Ce 5 mars 2026, au siège du Synaposte, les organisations syndicales Synaposte, Sytposte et SNTP ont tenu une conférence de presse afin de faire la lumière sur le protocole d’accord relatif au plan de restructuration du Groupe La Poste.
Selon elles, la journée du 2 septembre 2025 restera une date majeure dans l’histoire du Groupe La Poste. Ce jour-là, le gouvernement du Sénégal avait tenu un Conseil interministériel consacré à la relance stratégique de l’entreprise nationale. À l’issue de cette rencontre, quinze (15) mesures structurantes ont été arrêtées afin d’engager la Poste sur la voie du redressement et de la modernisation.
Parmi ces mesures, le Plan de Départ Négocié Volontaire (PDNV) a été identifié comme un préalable indispensable à la mise en œuvre du plan global de restructuration.
Conscientes des enjeux majeurs pour l’avenir de l’entreprise et la préservation de sa pérennité, les organisations syndicales SYTPOSTE, SYNAPOSTE et SNTP affirment avoir pleinement assumé leurs responsabilités.
Après plusieurs semaines de concertations soutenues, parfois intenses mais toujours guidées par l’intérêt supérieur de l’entreprise, sous l’égide du ministère de la Communication, des Télécommunications et du Numérique et en étroite collaboration avec la Direction générale du Groupe La Poste, les différentes parties sont parvenues à un accord jugé équilibré et responsable.
Cet accord prévoit notamment :
une prime équivalente à 30 mois de salaire brut moyen mensuel, entièrement non imposable ; le versement d’une indemnité de fin de carrière ; le règlement de l’indemnité compensatrice de congés.
« Le processus a été conduit dans un esprit de transparence, d’équité et d’inclusion. Suite à l’appel à candidatures lancé par la Direction générale, les travailleurs ont manifesté leur intérêt conformément aux critères d’éligibilité définis et validés de manière consensuelle », a expliqué Ahmed Diouf, secrétaire général du SNTP.
À ce jour, trois cent onze (311) agents ont été retenus à l’issue de séances de travail entre la Direction générale et les partenaires sociaux, pour un montant global de 3 milliards 71 millions FCFA.
Les agents concernés ont reçu entre 7,5 millions et 50 millions de FCFA, selon leur hiérarchie et leur ancienneté. Ils ont signé leurs contrats en toute liberté et en parfaite connaissance des termes de l’accord, notamment en ce qui concerne les primes de départ et la prise en compte de leur endettement. Le droit de désistement a été respecté jusqu’à la dernière minute, même si la quasi-totalité des candidats a confirmé son engagement.
M. Diouf a également souligné que l’aboutissement de ce volet social n’aurait pas été possible sans une forte volonté politique au sommet de l’État.
À cet égard, les organisations syndicales ont exprimé leur reconnaissance :
au Président de la République du Sénégal ; au Premier ministre, Ousmane Sonko, pour sa vision stratégique ; au ministre de la Communication, des Télécommunications et du Numérique et à son cabinet ; au Directeur général du Groupe La Poste et à ses collaborateurs.
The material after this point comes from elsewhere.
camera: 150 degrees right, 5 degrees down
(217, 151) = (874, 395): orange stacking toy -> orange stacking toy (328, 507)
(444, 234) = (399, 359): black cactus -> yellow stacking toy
Les syndicats ont également adressé une mention spéciale à l’ensemble des travailleurs du Groupe La Poste, saluant leur résilience et la confiance accordée à leurs représentants syndicaux durant ces mois d’incertitude.
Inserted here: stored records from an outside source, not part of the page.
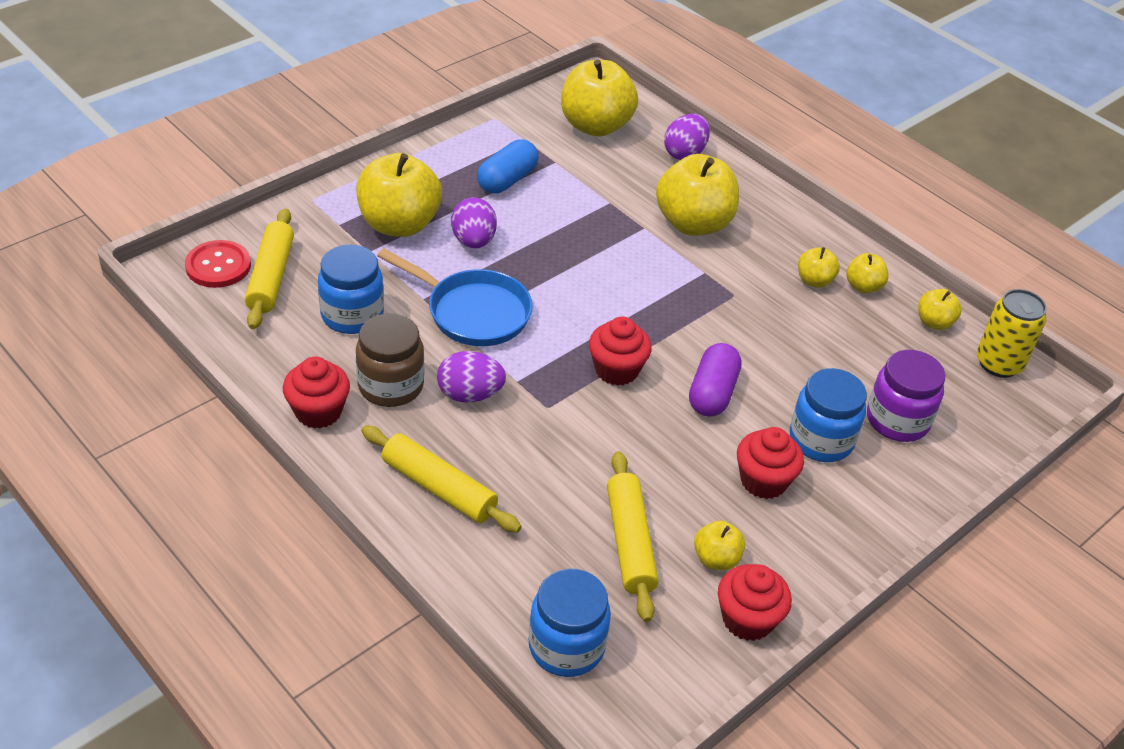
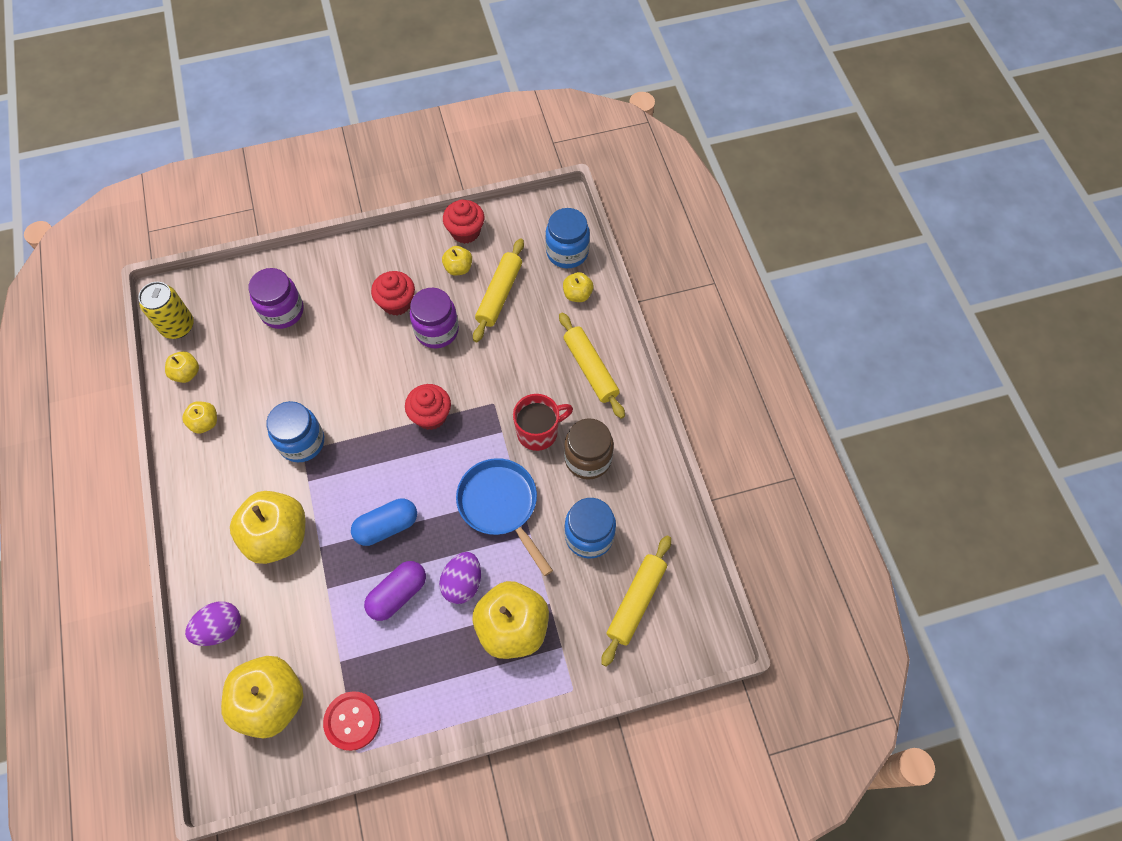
camera: 150 degrees left, 20 degrees up
(218, 266) = (673, 631): red button -> red button (352, 721)
(318, 411) = (643, 455): red cupcake -> none
(470, 394) = (538, 432): purple egg -> red mug
(507, 180) = (395, 651): blue capsule -> blue capsule (386, 526)
(682, 465) = (437, 330): none -> purple jar
(712, 393) = (381, 374): purple capsule -> purple capsule (397, 594)
(814, 281) = (235, 441): yellow apple -> yellow apple (577, 294)
(821, 440) = (341, 316): blue jar -> blue jar (302, 442)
« La signature de ce protocole d’accord ne constitue pas une fin en soi. Elle marque plutôt le point de départ d’une nouvelle dynamique : celle de la renaissance du Groupe La Poste », a affirmé Ahmed Diouf.
Pour sa part, Ibou Faye, secrétaire général du Synaposte, est revenu sur la situation du Groupe La Poste et ses relations avec les partenaires sociaux. Il a interpellé le député Guy Marius Sagna à propos de ses déclarations sur la situation de l’entreprise.
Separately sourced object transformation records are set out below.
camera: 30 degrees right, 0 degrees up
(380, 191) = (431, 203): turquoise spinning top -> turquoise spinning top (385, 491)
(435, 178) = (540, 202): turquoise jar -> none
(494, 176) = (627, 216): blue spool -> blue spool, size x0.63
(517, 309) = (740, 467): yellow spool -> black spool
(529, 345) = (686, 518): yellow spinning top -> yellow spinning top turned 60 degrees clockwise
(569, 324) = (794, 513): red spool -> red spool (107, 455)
« Je demande au député Guy Marius Sagna d’arrêter ses allégations. Les informations qu’il donne sur la situation du Groupe La Poste sont, pour la plupart, fausses. Je lui conseille de bien s’informer avant d’en parler au public », a-t-il déclaré.
En conclusion, le secrétaire général du SNTP a appelé le gouvernement à mettre en œuvre rapidement les quatorze (14) autres mesures du plan de relance, estimant que la pérennité de l’entreprise en dépend.
« Nous informons également l’opinion nationale qu’une seconde vague de départs volontaires est envisagée dans les prochains mois afin de finaliser ce processus de redressement », a conclu Ahmed Diouf.